What this connector does
Shaped reads your Apache Iceberg table through an Iceberg catalog (for example AWS Glue), copies rows into Shaped’s offline store, and keeps them updated on your schedule. You configure the catalog, the table identifier, and optional AWS credentials when the table lives in another account or region.
Preparation
Grant Shaped read-only access to the Glue Data Catalog (or your catalog) and to the S3 objects that hold Iceberg metadata and data files. Access is usually done with a cross-account IAM role that Shaped assumes at sync time.

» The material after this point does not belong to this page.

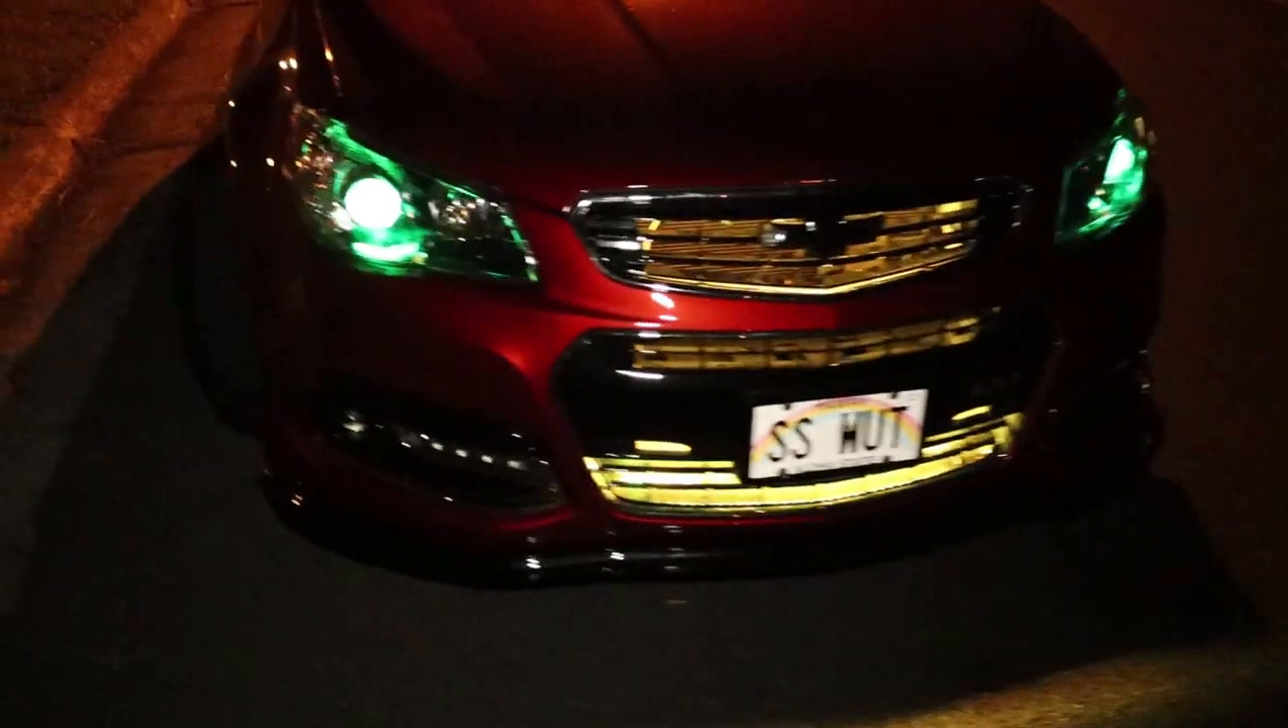It's completed. Demon eyes and the grill lights all done. Op7 grill lights and then the diode dynamics demon eye set.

- Contact us for the IAM principal (role or user ARN) that will call
sts:AssumeRoleinto your account. - In your account, create an IAM role that:
- Trusts that principal (
sts:AssumeRolein the role trust policy). - Allows at least:
- Glue:
glue:GetDatabase,glue:GetDatabases,glue:GetTable,glue:GetTables,glue:GetPartitions(and related read-only Glue APIs your tables need). - S3:
s3:GetObject,s3:ListBucketon the buckets and prefixes used by the Iceberg table.
- Glue:
- Trusts that principal (
- Put the role ARN in
aws_role_arnin your table config (see below).
Table configuration
Required fields
| Field | Example | Description |
|---|---|---|
schema_type | ICEBERG | Must be ICEBERG. |
name | my_sales_events | Shaped dataset name (identifier for this connector in your project). |
catalog_type | glue (or hive, etc.) | Iceberg catalog type for PyIceberg (glue is the common case for AWS Glue Data Catalog). |
catalog_name | glue_catalog | Logical catalog name passed to the Iceberg runtime (same idea as the name you use with load_catalog in PyIceberg). Must match how your environment resolves the catalog. |
database_name | analytics | Iceberg namespace that contains the table. For AWS Glue, this is the Glue database name. Specify the namespace name only — do not prefix it onto table_name. |
table_name | orders | Iceberg table name within database_name. Specify the table name only (e.g. orders); do not include the namespace (e.g. not analytics.orders). |
Optional fields
| Field | Example | Description |
|---|---|---|
aws_role_arn | arn:aws:iam::111122223333:role/ShapedIcebergRead | Role Shaped assumes to read Glue and S3. Use this for cross-account tables or when you want a dedicated reader role in your account. |
aws_region | us-west-2 | AWS region of the Glue catalog and table storage. Set this when the table is not in the default region you rely on otherwise. |
schedule_interval | @hourly | How often to sync (cron-style; default is hourly if omitted elsewhere in your stack). |
replication_key | event_ts | Optional column for incremental replication when supported for your setup. |
unique_keys | ["order_id"] | Columns that uniquely identify a row for deduplication in the ClickHouse copy; latest row wins on conflict. |
batch_size | 10000 | Rows per batch during extract; default is 10000 if not set. |
description | … | Optional human-readable description. |
Example (AWS Glue, cross-account role)
name: my_sales_events
schema_type: ICEBERG
catalog_type: glue
catalog_name: glue_catalog
database_name: analytics
table_name: orders
aws_role_arn: arn:aws:iam::111122223333:role/ShapedIcebergRead
aws_region: us-west-2
Create the table in Shaped:
shaped create-table --file dataset.yaml